The phrase “up to” matters because most producers will not land at the ceiling. Businesses will model best-case and base-case outcomes, and those models hinge on operational choices, emissions assumptions, and documentation posture. Small changes can materially alter the final credit amount.
3. Transactions and sales structure
Industry responses have also emphasized clarifications around qualified sales and tolling arrangements, which are common in biofuel production.
Many facilities operate under contract manufacturing or tolling structures where title transfer does not follow a simple path. If a transaction falls outside the definitions in the proposed rules, the credit may not apply at all. That outcome is not theoretical. It directly affects the cash value of the project.
4. Feedstock sourcing and eligibility boundaries
The proposed regulations also tighten parameters around feedstocks and sourcing rules, bringing agricultural supply chains directly into the tax analysis.

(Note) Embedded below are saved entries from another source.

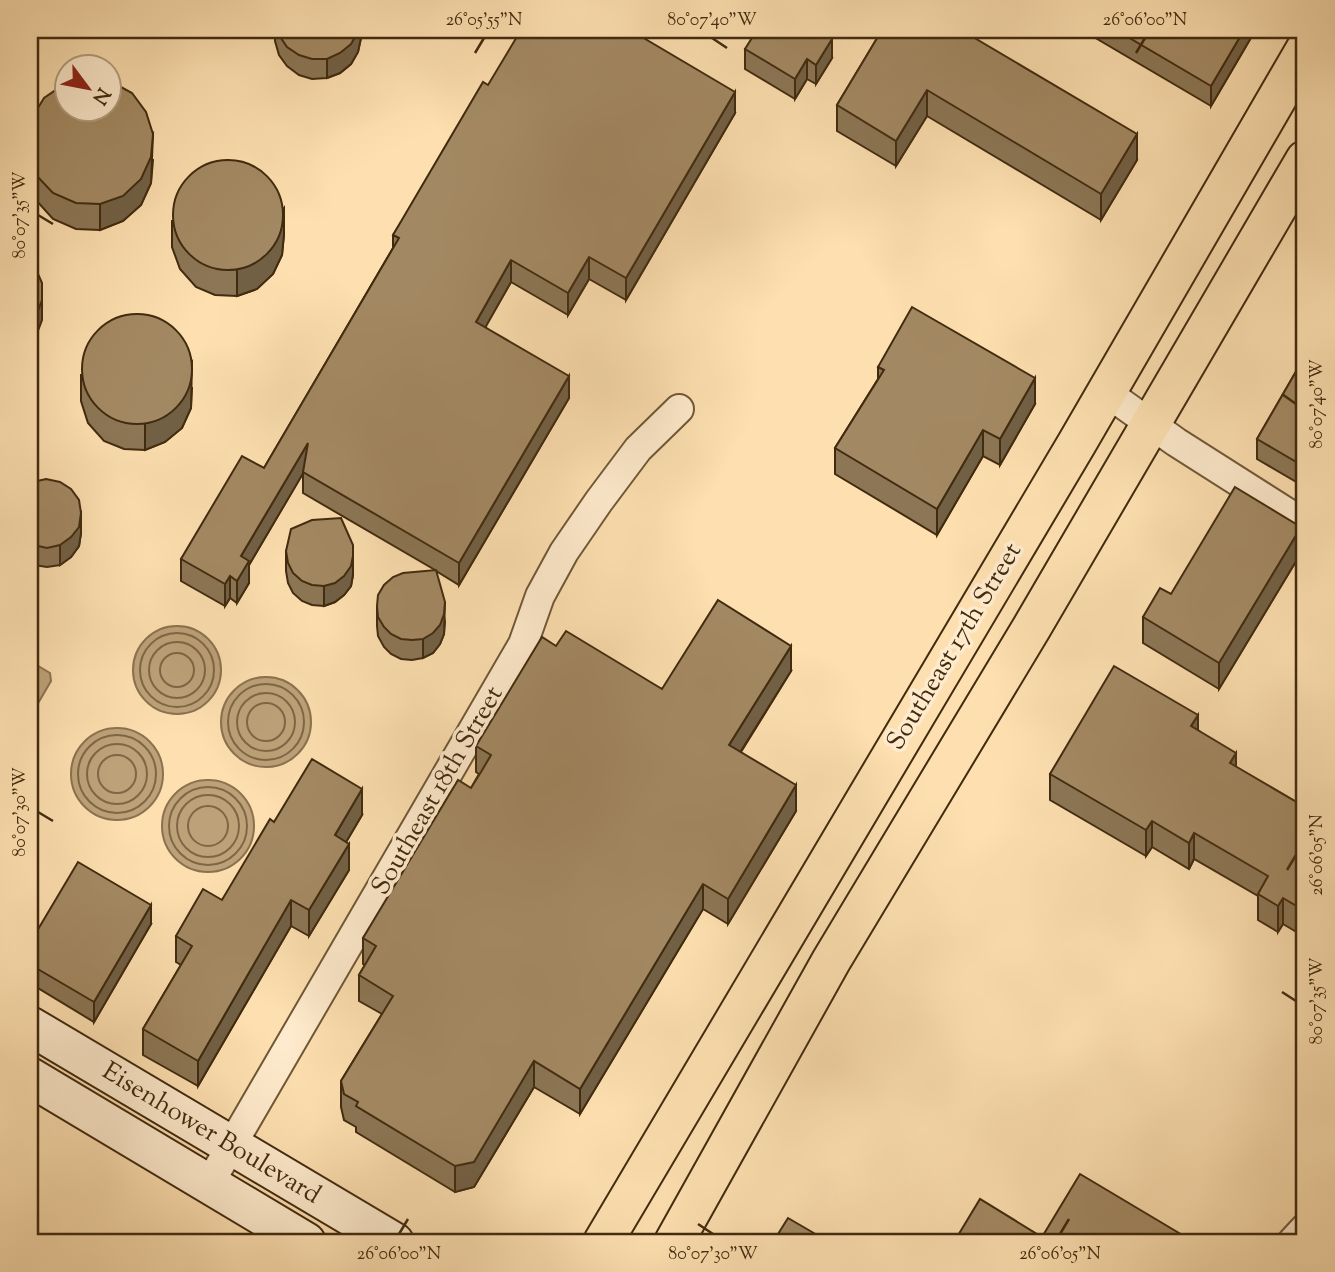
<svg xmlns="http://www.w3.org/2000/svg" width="1335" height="1272" font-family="'Sorts Mill Goudy',serif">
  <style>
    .water { fill: #bda279; stroke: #8b724f; stroke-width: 2 }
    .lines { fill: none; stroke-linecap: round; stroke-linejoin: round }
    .shore { stroke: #7f6644; stroke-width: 2 }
    .street-casing { stroke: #705837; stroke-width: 32 }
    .secondary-casing { stroke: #412b0f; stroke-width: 42 }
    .primary-casing { stroke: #412b0f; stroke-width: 42 }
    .street { stroke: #feeacc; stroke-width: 28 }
    .secondary { stroke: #feeacc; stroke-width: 38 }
    .primary { stroke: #fddfb0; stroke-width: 38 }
    .wall { fill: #8c7655; stroke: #412b0f; stroke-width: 2 }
    .shaded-wall { fill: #726045; stroke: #412b0f; stroke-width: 2 }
    .building { fill: #a38963; stroke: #412b0f; stroke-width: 2 }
    .ticks { fill: none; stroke: #412b0f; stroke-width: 2.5 }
    .labels { text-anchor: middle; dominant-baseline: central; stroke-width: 7; stroke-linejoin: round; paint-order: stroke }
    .street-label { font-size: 26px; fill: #412b0f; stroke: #feeacc }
    .neatline { fill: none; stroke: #412b0f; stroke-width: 2.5 }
    .ticks-label { font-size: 18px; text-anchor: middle; fill: #412b0f }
  </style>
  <rect width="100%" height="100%" fill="#fddfb0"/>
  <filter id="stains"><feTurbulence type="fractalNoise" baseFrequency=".00286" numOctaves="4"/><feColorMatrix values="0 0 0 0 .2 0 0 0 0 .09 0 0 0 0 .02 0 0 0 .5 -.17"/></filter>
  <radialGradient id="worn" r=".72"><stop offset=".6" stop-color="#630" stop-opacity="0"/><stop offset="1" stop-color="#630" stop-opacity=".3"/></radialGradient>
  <!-- water -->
  <g class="water">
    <circle cx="177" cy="670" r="44"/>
    <path d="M30,661L50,673L51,681L30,717Z"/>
    <circle cx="266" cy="722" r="45"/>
    <circle cx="117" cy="774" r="46"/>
    <circle cx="208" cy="826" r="46"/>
  </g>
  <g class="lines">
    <!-- shore -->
    <g class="shore">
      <circle cx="177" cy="670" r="37"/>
      <circle cx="177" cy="670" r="28"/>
      <circle cx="177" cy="670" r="17"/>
      <circle cx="266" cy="722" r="38"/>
      <circle cx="266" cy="722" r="29"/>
      <circle cx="266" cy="722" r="19"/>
      <circle cx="117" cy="774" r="39"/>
      <circle cx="117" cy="774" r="30"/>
      <circle cx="117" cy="774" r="19"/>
      <circle cx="208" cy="826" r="39"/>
      <circle cx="208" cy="826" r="31"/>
      <circle cx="208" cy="826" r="20"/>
    </g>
    <!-- street casing -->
    <g class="street-casing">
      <g id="street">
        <path d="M1106,392L1176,442L1305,524"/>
        <path d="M209,1184L523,644L540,596L564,552L599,501L638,449L679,409"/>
        <path d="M1292,1242L1305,1228"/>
      </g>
    </g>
    <!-- secondary casing -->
    <g class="secondary-casing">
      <g id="secondary">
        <path d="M30,1026L394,1242"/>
        <path d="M30,1077L306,1242"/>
      </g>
    </g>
    <!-- primary casing -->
    <g class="primary-casing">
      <g id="primary">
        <path d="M603,1242L1077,443L1305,50"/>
        <path d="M674,1242L831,961L1032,627L1305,160"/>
      </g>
    </g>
    <!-- street -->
    <use href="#street" class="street"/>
    <!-- secondary -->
    <use href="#secondary" class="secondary"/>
    <!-- primary -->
    <use href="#primary" class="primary"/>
  </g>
  <!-- wall -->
  <g class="wall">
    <path d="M275,30H361V38L358,52L351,64L340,73L327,78L312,79L299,75L287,66L279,55L275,41Z"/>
    <path d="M882,30L1137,160L1101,220L927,116L896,166L837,131V105Z"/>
    <path d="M1082,30H1252V36L1211,106Z"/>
    <path d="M745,49L832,58L816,84L807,79L795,99L745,69Z"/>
    <path d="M488,85L735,113L626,300L589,279L568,315L511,282L485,327L569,398L459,585L436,571L445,622L444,634L440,644L433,653L423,658L412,660L401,659L391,654L384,647L378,636L377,626V606L435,570L303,493V473L249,565V583L237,603L230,598L225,606L181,581V559L264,468L393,248V235Z"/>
    <path d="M30,123L153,160L151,183L141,205L123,221L100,230L76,229L53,219L35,199L30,182Z"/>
    <path d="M172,221L284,234L282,255L273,274L257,289L237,296L215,295L196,287L180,269L172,247Z"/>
    <path d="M1305,356V487L1257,459V439Z"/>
    <path d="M878,367L1035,404L1000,465L983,456L937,535L835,474V448L878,379Z"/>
    <path d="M81,375L192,388L191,408L182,428L165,442L145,450L124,449L104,441L88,423L81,401Z"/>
    <path d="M30,485L81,533L79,546L71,557L60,565L47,567L34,565L30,562Z"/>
    <path d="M286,551L353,575L351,586L344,595L335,602L324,606L312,605L302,601L293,593L288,583L286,571Z"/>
    <path d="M1301,553L1219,689L1143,643V617L1171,594Z"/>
    <path d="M556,646L662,689L791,671L741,752L796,811L728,924L703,909L580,1114L534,1087L474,1187L455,1192L356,1132V1127L344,1120L341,1107V1081L382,1014L359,1001V975L365,965L363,964V938L471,788L479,774L476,772V746Z"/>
    <path d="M1198,730L1236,767L1305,807V937L1283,924L1278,932L1258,920V896L1194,859L1189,869L1152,847L1146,856L1050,800V774Z"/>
    <path d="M362,815L346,842L349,870L309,936L291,926L198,1086L143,1055V1029L181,965L176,962V936L222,900L274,822Z"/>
    <path d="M151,924L94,1022L36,987L32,994L30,992V926L37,931Z"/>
  </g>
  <!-- shaded-wall -->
  <g class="shaded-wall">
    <path d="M359,30H361V38L358,52L351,64L340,73L327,78V59Z"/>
    <path d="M1244,30H1252V36L1211,106V86Z"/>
    <path d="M832,39V58L816,84V65Z"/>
    <path d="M807,59V79L795,99V79Z"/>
    <path d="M927,90V116L896,166V141Z"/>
    <path d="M735,92V113L626,300V278Z"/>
    <path d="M153,134L151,183L141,205L123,221L100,230V204Z"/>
    <path d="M1137,134V160L1101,220V194Z"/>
    <path d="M284,208V234L282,255L273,274L257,289L237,296V270Z"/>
    <path d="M589,257V279L568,315V293Z"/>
    <path d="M511,260V282L476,344V322Z"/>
    <path d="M42,300V320L36,336L30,342V323Z"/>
    <path d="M192,362L191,408L182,428L165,442L145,450V424Z"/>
    <path d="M569,376V398L459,585V563Z"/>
    <path d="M1035,378V404L1000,465V439Z"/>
    <path d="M983,430V456L937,535V509Z"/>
    <path d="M308,443V465L249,565V583L237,603V581L241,556Z"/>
    <path d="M81,513V533L79,546L71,557L60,565V545Z"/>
    <path d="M1301,527V553L1219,689V663Z"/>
    <path d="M353,556V575L351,586L344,595L335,602L324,606V586Z"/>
    <path d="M230,576V598L225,606V584Z"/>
    <path d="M445,602L444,634L440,644L433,653L423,658V639Z"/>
    <path d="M791,646V671L729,770V745Z"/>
    <path d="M1198,715V741L1191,726Z"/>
    <path d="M1236,753V779L1230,763Z"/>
    <path d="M796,785V811L728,924V899Z"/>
    <path d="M362,789V815L335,861V835Z"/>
    <path d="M1152,821V847L1146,856V830Z"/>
    <path d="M1194,833V859L1189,869V843Z"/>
    <path d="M349,844V870L309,936V910Z"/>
    <path d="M703,884V909L580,1114V1089Z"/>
    <path d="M1283,898V924L1278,932V906Z"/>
    <path d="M291,900V926L198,1086V1061Z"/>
    <path d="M151,905V924L94,1022V1002Z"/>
    <path d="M36,968V987L32,994V974Z"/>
    <path d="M534,1061V1087L474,1187L455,1192V1166Z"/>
  </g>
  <!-- building -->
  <g class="building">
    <path d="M278,30H359L351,44L340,53L327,59H312L299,55L287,47L279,35Z"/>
    <path d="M521,30H630L735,92L626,278L589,257L568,293L511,260L476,322L569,376L459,563L303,472L308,443L241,556L249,561L237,581L230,576L225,584L181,559L242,456L264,468L399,238L393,235L483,82L488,85Z"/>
    <path d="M757,30H818L832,39L816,65L807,59L795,79L745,49Z"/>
    <path d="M882,30H961L1137,134L1101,194L927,90L896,141L837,105Z"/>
    <path d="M1116,30H1244L1211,86Z"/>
    <path d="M108,81L112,82L132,93L146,112L153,134L151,157L141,179L123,196L100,204L76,203L53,193L35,174L30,157V121L44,98L66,83V108H108Z"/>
    <circle cx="228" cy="215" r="55"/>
    <path d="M30,262L35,267L42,283V300L36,316L30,323Z"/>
    <path d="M912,307L1035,378L1000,439L983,430L937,509L835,448L884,370L878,367Z"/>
    <circle cx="137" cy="369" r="55"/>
    <path d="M1305,356V467L1257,439Z"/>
    <path d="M46,479L60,482L71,489L79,500L81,513L79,527L71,537L60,545L47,548L34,545L30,542V485L33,482Z"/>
    <path d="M1235,487L1301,527L1219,663L1143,617L1160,588L1171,594Z"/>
    <path d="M341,518L353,545V556L351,566L344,576L335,583L324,586L312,585L302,581L293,573L288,563L286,551L291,529L312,520Z"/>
    <path d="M436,570L445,602L444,614L440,625L433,633L423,639L412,640L401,639L391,634L384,627L378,617L377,606L378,595L384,585L393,577L403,573Z"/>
    <path d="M718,600L791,646L729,745L796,785L728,899L703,884L580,1089L534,1061L474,1162L455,1166L356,1106L358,1102L344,1094L341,1081L393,996L359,975L376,946L363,938L458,780L471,788L481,772L491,755L476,746L542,637L556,646L566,631L662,689Z"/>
    <path d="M1114,666L1198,715L1191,726L1236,753L1230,763L1305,807V911L1283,898L1278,906L1258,894L1268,876L1194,833L1189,843L1152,821L1146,830L1050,774Z"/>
    <path d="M312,759L362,789L335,835L349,844L309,910L291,900L198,1061L143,1029L192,946L176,936L203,889L222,900L270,819L274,822Z"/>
    <path d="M78,862L151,905L94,1002L36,968L32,974L30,973V926L37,931Z"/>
    <path d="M1080,1174L1194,1242H954L980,1199L1042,1237Z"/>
    <path d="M788,1218L829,1242H773Z"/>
    <path d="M30,1233L45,1242H30Z"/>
  </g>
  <!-- ticks -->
  <path class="ticks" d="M712,38L727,48M475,53L484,38M1136,53L1145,38M38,215L53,224M1282,394L1296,404M38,812L53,821M1287,870L1296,855M1282,992L1296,1001M698,1224L713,1234M399,1234L408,1219M1060,1234L1069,1219"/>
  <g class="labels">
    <!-- street labels -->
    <g class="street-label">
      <text transform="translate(955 647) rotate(-59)">Southeast 17th Street</text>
      <text transform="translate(438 791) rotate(-60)">Southeast 18th Street</text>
      <text transform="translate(211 1134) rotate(31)">Eisenhower Boulevard</text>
    </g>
  </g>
  <!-- margin -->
  <rect width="1335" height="1272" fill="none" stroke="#fddfb0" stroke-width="77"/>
  <!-- north arrow -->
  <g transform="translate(88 88) rotate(122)"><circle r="33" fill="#feeacc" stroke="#b29e80" stroke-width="2"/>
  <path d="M0-5L12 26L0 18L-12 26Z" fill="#8f2418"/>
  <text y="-10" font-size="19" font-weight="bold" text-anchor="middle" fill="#412b0f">N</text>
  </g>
  <rect x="38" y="38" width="1258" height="1196" class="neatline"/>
  <g class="ticks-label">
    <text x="484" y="25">26°05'55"N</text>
    <text x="712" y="25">80°07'40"W</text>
    <text x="1145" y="25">26°06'00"N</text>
    <text transform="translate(19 215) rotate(-90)" y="6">80°07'35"W</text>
    <text transform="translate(1316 404) rotate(-90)" y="6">80°07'40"W</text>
    <text transform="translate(19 812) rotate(-90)" y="6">80°07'30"W</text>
    <text transform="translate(1316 855) rotate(-90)" y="6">26°06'05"N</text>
    <text transform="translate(1316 1001) rotate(-90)" y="6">80°07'35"W</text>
    <text x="399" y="1259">26°06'00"N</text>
    <text x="713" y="1259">80°07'30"W</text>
    <text x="1060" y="1259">26°06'05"N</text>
  </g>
  <rect width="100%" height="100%" filter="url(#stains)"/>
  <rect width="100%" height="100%" fill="url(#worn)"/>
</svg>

Procurement decisions now influence tax outcomes. For anyone advising on the 45Z credit, feedstock definitions should be treated as a primary risk area. Sourcing documentation belongs in the planning phase, not after the return is filed.
How tax teams should approach 45Z planning
The Section 45Z credit rewards early, structured planning rather than last-minute compliance.
For tax teams supporting clean fuel producers, the work typically falls into a few clear areas:
Identify qualifying activities early by determining whether the client is treated as the producer under the proposed rules and confirming fuel types, production locations, and sale timing before modeling value.
Evaluate lifecycle emissions assumptions by reviewing feedstocks, energy inputs, and production methods, since small changes in assumptions can materially affect the credit amount.
Review transaction and sales structure to confirm that tolling, contract manufacturing, and title transfer mechanics align with qualified sales definitions.
Assess feedstock sourcing and documentation as a tax issue, ensuring records support the emissions profile claimed rather than treating sourcing as purely operational.
Build documentation alongside operations so emissions data, contracts, and assumptions live in the tax file from the start instead of being reconstructed later.
Monitor guidance as it evolves, because the 45Z rules are proposed and subject to refinement.
Bottom line
The proposed Section 45Z regulations do not simplify clean fuel credits, but they make them usable.
Producers gain clearer planning signals. Farmers see more predictable demand. Tax professionals can support positions with stronger documentation instead of retroactive explanations.
That's why farm and biofuel groups welcomed the rules. The credit has moved from theory into practice.
If keeping up with changes like this feels harder each year, it is because the rules keep getting more detailed. Bizora helps tax professionals turn developments like the 45Z guidance into clear, usable insight they can rely on throughout the year.
FAQ
What is the Section 45Z clean fuel production credit?
It is a federal tax credit for clean transportation fuel produced in the United States. The credit is calculated per gallon or gasoline gallon equivalent and depends on lifecycle greenhouse gas emissions.
How is the credit amount determined?
The amount varies based on carbon intensity. Fuels with lower lifecycle emissions generally receive a higher credit.
Why does lifecycle emissions modeling matter?
Because it directly affects eligibility and credit value. Emissions assumptions and inputs become part of tax substantiation.
How do tolling arrangements affect the credit?
Transaction structure can determine who is treated as the producer. Certain tolling or contract manufacturing arrangements may not qualify depending on how sales are structured.
Why are farmers affected by this credit?
Many clean fuels rely on agricultural feedstocks. Clear credit rules improve demand predictability for crops like corn and soybeans.